The oil industry has risen to the offshore challenge. It takes a bit of effort to imagine steering a 6 inch wide steel pipe 6 km into the earth when the pressure is around 3000 psi. Just think about 3000 psi, that is 100 times the pressure in your cat tyre. Just think about 6 km of drill pipe turning and being steered to hit a target that may be as little as 20 m thick. Take a stack of drinking straws, stick them all together in a long line and then try and poke it through the key hole on the other side of the room, with your eyes shut. So yes the industry has done amazing things but when short term savings to generate more shareholder profit are put ahead of safety and the government monumentally fails in its duty to regulate. Then accidents will happen. So you ban drilling in the ultra deep water. Now where is the oil going to come from?

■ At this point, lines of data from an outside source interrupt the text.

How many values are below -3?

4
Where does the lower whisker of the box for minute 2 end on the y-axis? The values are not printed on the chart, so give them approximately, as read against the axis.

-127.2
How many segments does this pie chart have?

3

Well you can go the Middle East and you either buy it off a bunch of radical nutcases who still stone women to death and in doing so fund the very terrorists who hate you, but that's not really very bright. Another alternative, rather than buying it, is to invade a few countries in the region and embark on a ridiculously unwinnable war. This morally bankrupt approach is even less likely to succeed and to add insult to injury, the locals will kill more of the poor white sons of middle America than the terrorists ever did. But it will be OK because Dick Cheney will make money whatever.

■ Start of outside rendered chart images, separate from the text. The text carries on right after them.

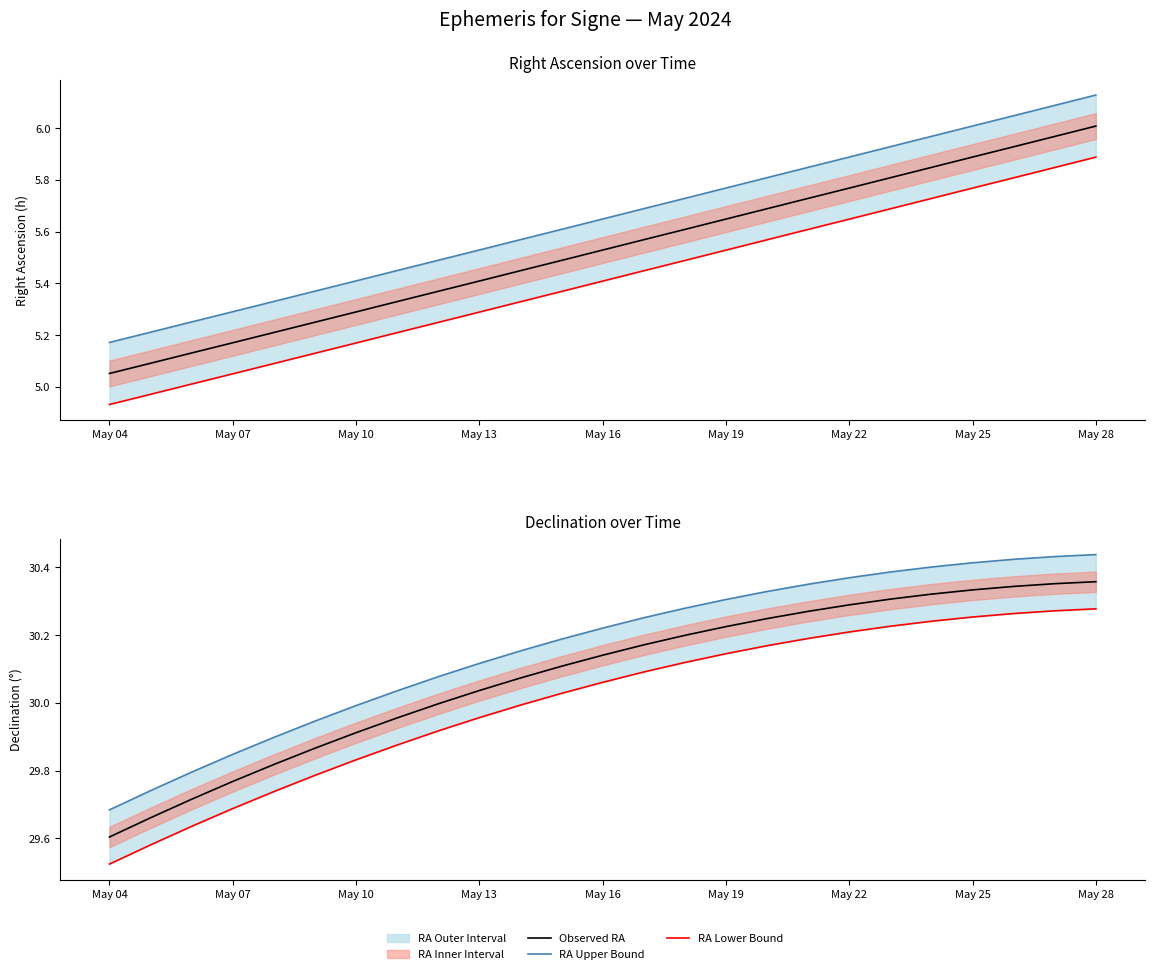

What is the spread (max minus min) of values at 20?

24.7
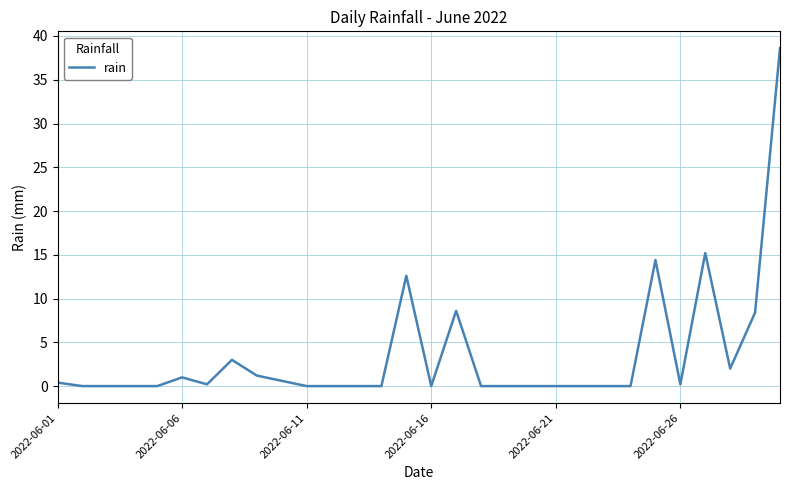

What is the maximum value shown in the chart?

38.6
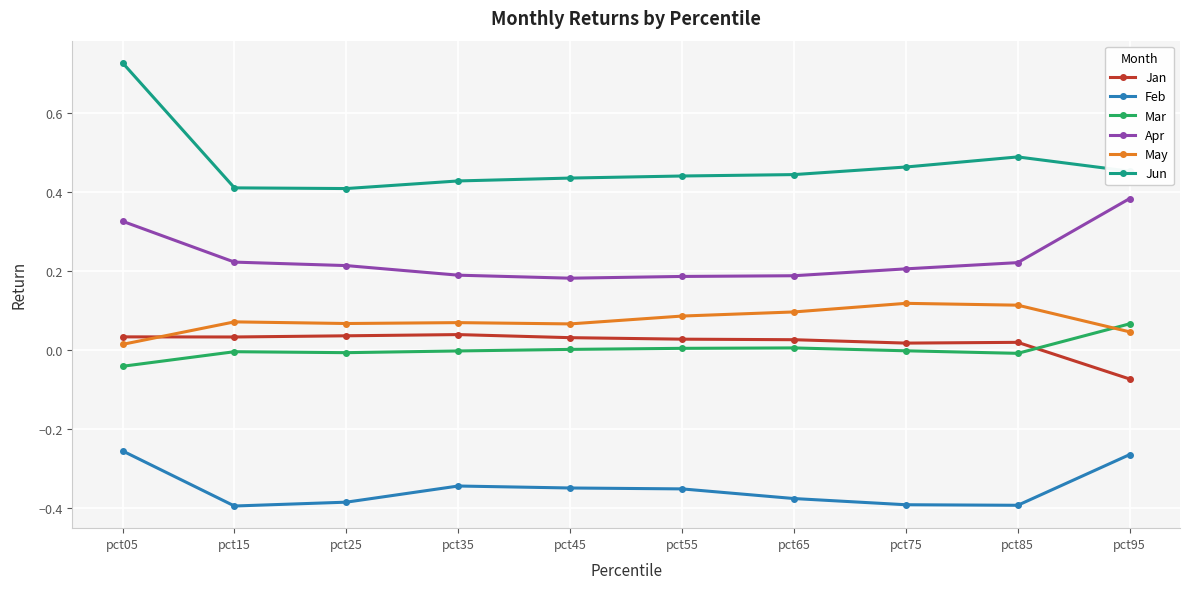

What is the difference between the highest and lowest values at pct05?

1.0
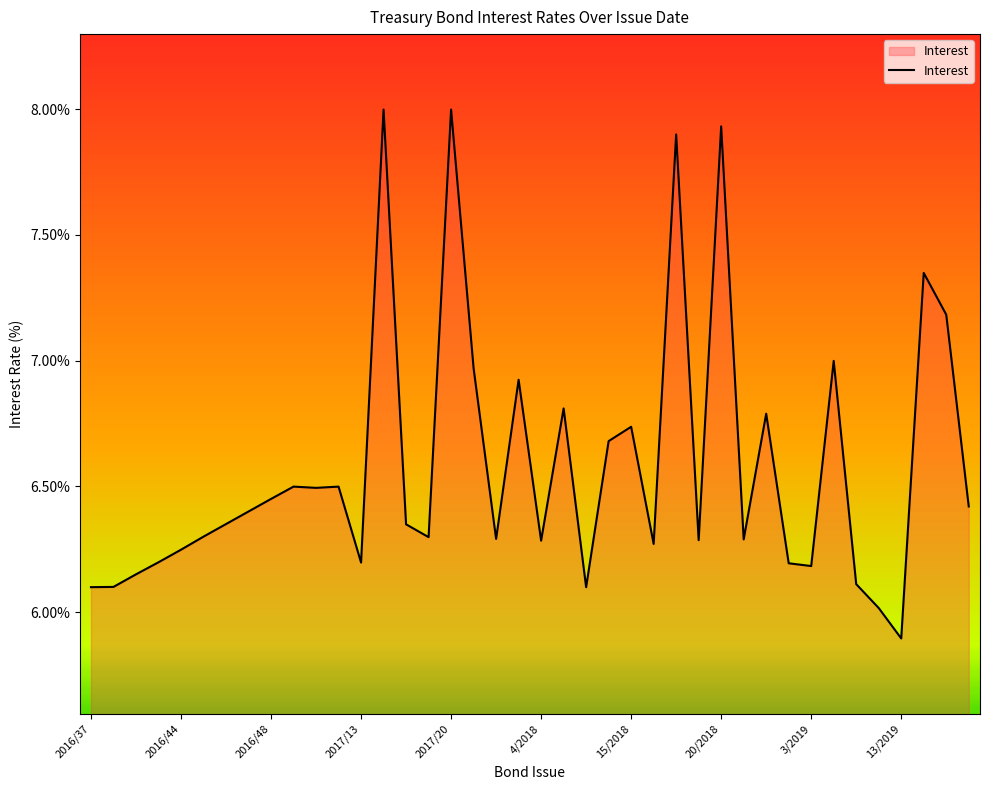

What is the difference between the maximum and minimum values?

2.1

So where else do you go? Well you can drill in the arctic, but if you think the current disaster is bad, you ain't seen nothing. In the warm waters of the Gulf the bugs and microbes will eat all the oil, so that in a couple of years it will all be gone - in the cold waters of the arctic any spill will be there for thousands of years! Bad idea, don't go there what ever the pig in lipstick says.

So back onshore, Canada is pretty much made of tar sands, but that is also a disaster. The mid west is made of shale full of gas, which with a zillion wells and an increase in gas infrastructure could actually be a short term solution, but its not a practical long term answer. No more than monstrous windmills all over the landscape or tidal barrages destroying coastal habitates.

So you need to cut back and you need to find an alternative source of energy. I boldly predict that America is about to face up to its fate and realise that Hummers and 5 liter Chevies and Fords are not actually necessary and when gas gets to 10 bucks a gallon (as it is in Europe) they will quickly disappear. I think that using what is there more wisely is a good starting point, but its not the final answer.

My final bold prediction is "biofuels". Not the scandalous use of corn to make ethanol for cars when it should be feeding people, that's just madness. No I am talking about algal biofuels. Algae that need energy water and CO2 to produce diesel that you can put straight into a car. Huge tracks of the US is covered with desert with lots of sun, the sun equals energy and its free. Even the land is useless - cover Nevada and nobody will even notice. Elsewhere Iceland is full of geothermal energy, which when it is not spewing ash across Europe could also be used as an energy input. And the beauty of algal biodiesal is that the infra structure already exists, to move it around, distribute it and even use it. I don't even need to buy a new car.

So I think that is the future and I think the events in the Gulf will make America sit up and realise that in a choice between funding a bunch of barbaric nomads or crapping in their own back yard, there is actually a third choice. That third choice will mark the end of the oil industry as we know it.

1 comment:

madliam said...

Interesting piece, John, and I think you're probably right. North Americans are slowly beginning to recognize that oil ain't the future.

I went to a talk by an ExxonMobil chap recently who said that the Newfoundland government should be investing all their offshore profits in wind power, and make themselves energy self-sufficient. I was rather startled, but quite impressed.

As for covering Nevada in algae, sounds good to me. Vegas already has some pretty primitive lifeforms.